■ Problem statement ■
Repeat the rows below with each "family" changed to "Family" and everything else unchanged. Leave out the pictures.

■ Working data ■
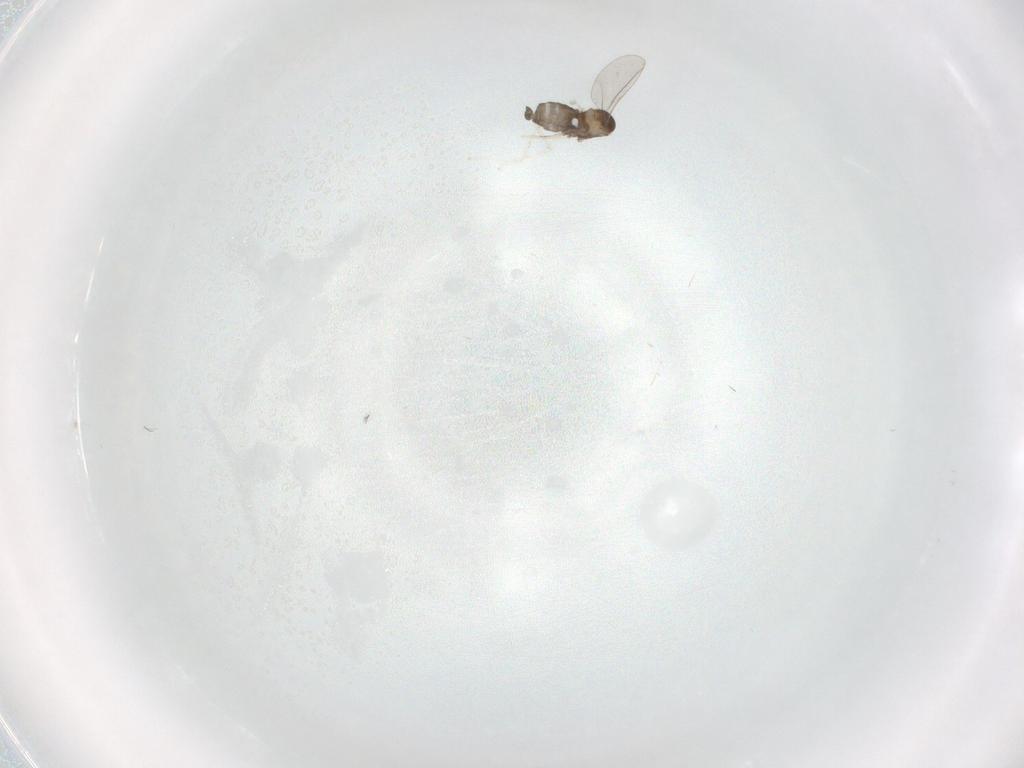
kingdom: Animalia
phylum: Arthropoda
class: Insecta
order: Diptera
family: Cecidomyiidae
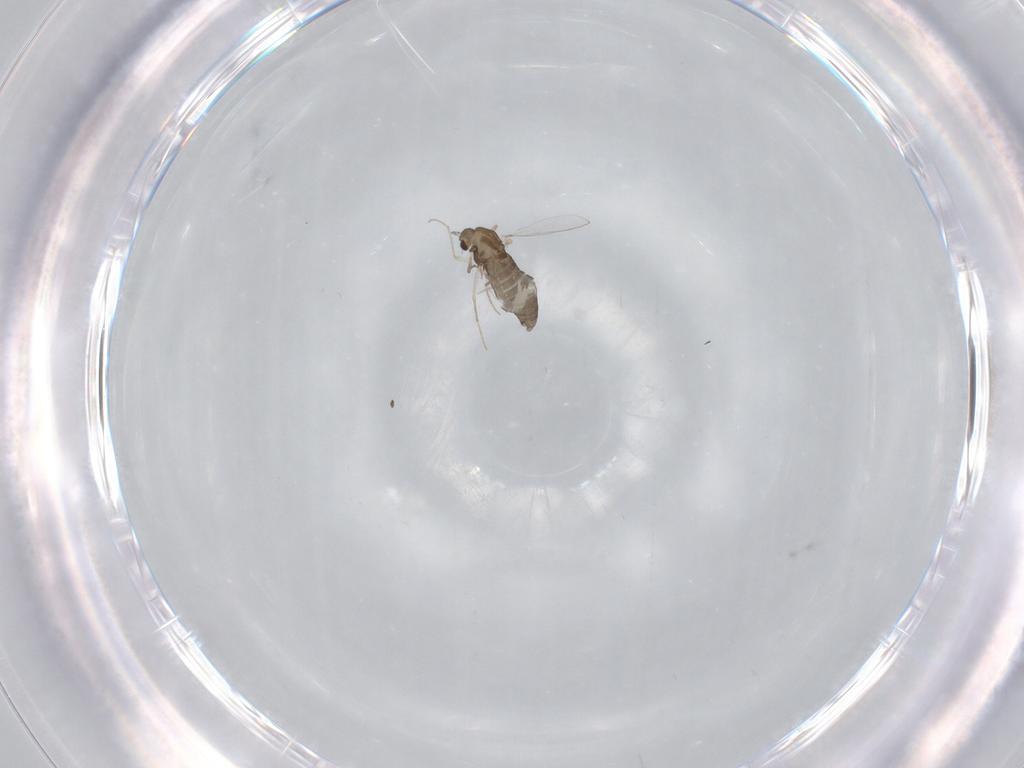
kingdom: Animalia
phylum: Arthropoda
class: Insecta
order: Diptera
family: Chironomidae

■ Task result ■
kingdom: Animalia
phylum: Arthropoda
class: Insecta
order: Diptera
Family: Cecidomyiidae
kingdom: Animalia
phylum: Arthropoda
class: Insecta
order: Diptera
Family: Chironomidae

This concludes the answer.